Pull each line holding "LIST" out of the entries below.
==== SUPPLIED DATA
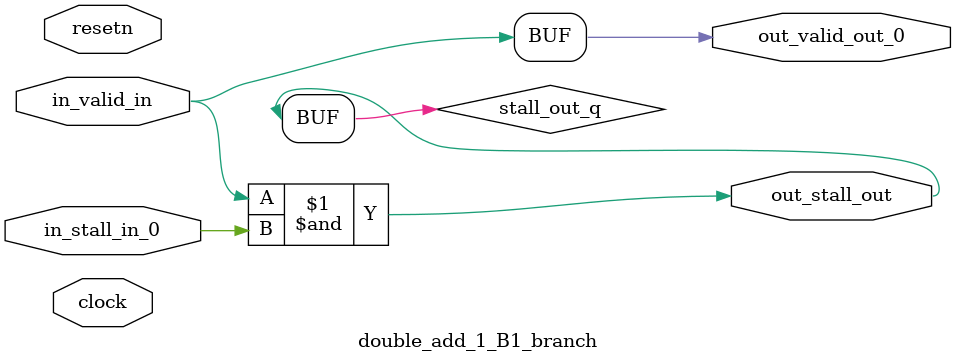
<source format=sv>



(* altera_attribute = "-name AUTO_SHIFT_REGISTER_RECOGNITION OFF; -name MESSAGE_DISABLE 10036; -name MESSAGE_DISABLE 10037; -name MESSAGE_DISABLE 14130; -name MESSAGE_DISABLE 14320; -name MESSAGE_DISABLE 15400; -name MESSAGE_DISABLE 14130; -name MESSAGE_DISABLE 10036; -name MESSAGE_DISABLE 12020; -name MESSAGE_DISABLE 12030; -name MESSAGE_DISABLE 12010; -name MESSAGE_DISABLE 12110; -name MESSAGE_DISABLE 14320; -name MESSAGE_DISABLE 13410; -name MESSAGE_DISABLE 113007; -name MESSAGE_DISABLE 10958" *)
module double_add_1_B1_branch (
    input wire [0:0] in_stall_in_0,
    input wire [0:0] in_valid_in,
    output wire [0:0] out_stall_out,
    output wire [0:0] out_valid_out_0,
    input wire clock,
    input wire resetn
    );

    wire [0:0] stall_out_q;


    // stall_out(LOGICAL,6)
    assign stall_out_q = in_valid_in & in_stall_in_0;

    // out_stall_out(GPOUT,4)
    assign out_stall_out = stall_out_q;

    // out_valid_out_0(GPOUT,5)
    assign out_valid_out_0 = in_valid_in;

endmodule

</source>
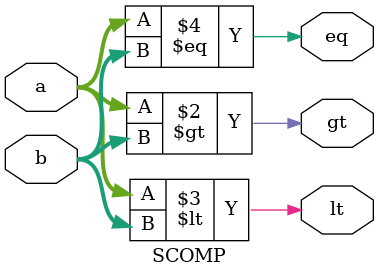
<source format=v>
`timescale 1ns / 1ns


module SCOMP #(parameter DATAWIDTH = 64)(a,b,gt,lt,eq);

	input signed [DATAWIDTH - 1:0] a;
	input signed [DATAWIDTH - 1:0] b;
	output reg gt;
	output reg lt;
	output reg eq;
always @(a,b) begin
		gt <= a>b;
		lt <= a<b;
		eq <= a==b; 

end
endmodule


</source>
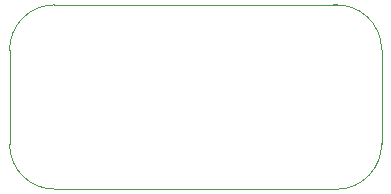
<source format=gko>
%TF.GenerationSoftware,KiCad,Pcbnew,4.0.7-e2-6376~58~ubuntu16.04.1*%
%TF.CreationDate,2018-02-09T07:07:29-08:00*%
%TF.ProjectId,2x4-Grove-Sensor-Inline,3278342D47726F76652D53656E736F72,1.0*%
%TF.FileFunction,Profile,NP*%
%FSLAX46Y46*%
G04 Gerber Fmt 4.6, Leading zero omitted, Abs format (unit mm)*
G04 Created by KiCad (PCBNEW 4.0.7-e2-6376~58~ubuntu16.04.1) date Fri Feb  9 07:07:29 2018*
%MOMM*%
%LPD*%
G01*
G04 APERTURE LIST*
%ADD10C,0.350000*%
%ADD11C,0.040640*%
G04 APERTURE END LIST*
D10*
D11*
X60934600Y-77866400D02*
G75*
G03X64627968Y-73966580I-106632J3799820D01*
G01*
X64634600Y-66066400D02*
G75*
G03X60522776Y-62266400I-3811824J0D01*
G01*
X36934600Y-62265084D02*
G75*
G03X33134600Y-66166400I0J-3801316D01*
G01*
X33133284Y-74066400D02*
G75*
G03X37034600Y-77866400I3801316J0D01*
G01*
X33134600Y-74066400D02*
X33134600Y-66066400D01*
X36934600Y-77866400D02*
X60934600Y-77866400D01*
X36934600Y-62266400D02*
X60934600Y-62266400D01*
X64634600Y-74066400D02*
X64634600Y-66066400D01*
M02*

</source>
========
EXERCISE ANSWER -
G04 APERTURE LIST*
G04 APERTURE END LIST*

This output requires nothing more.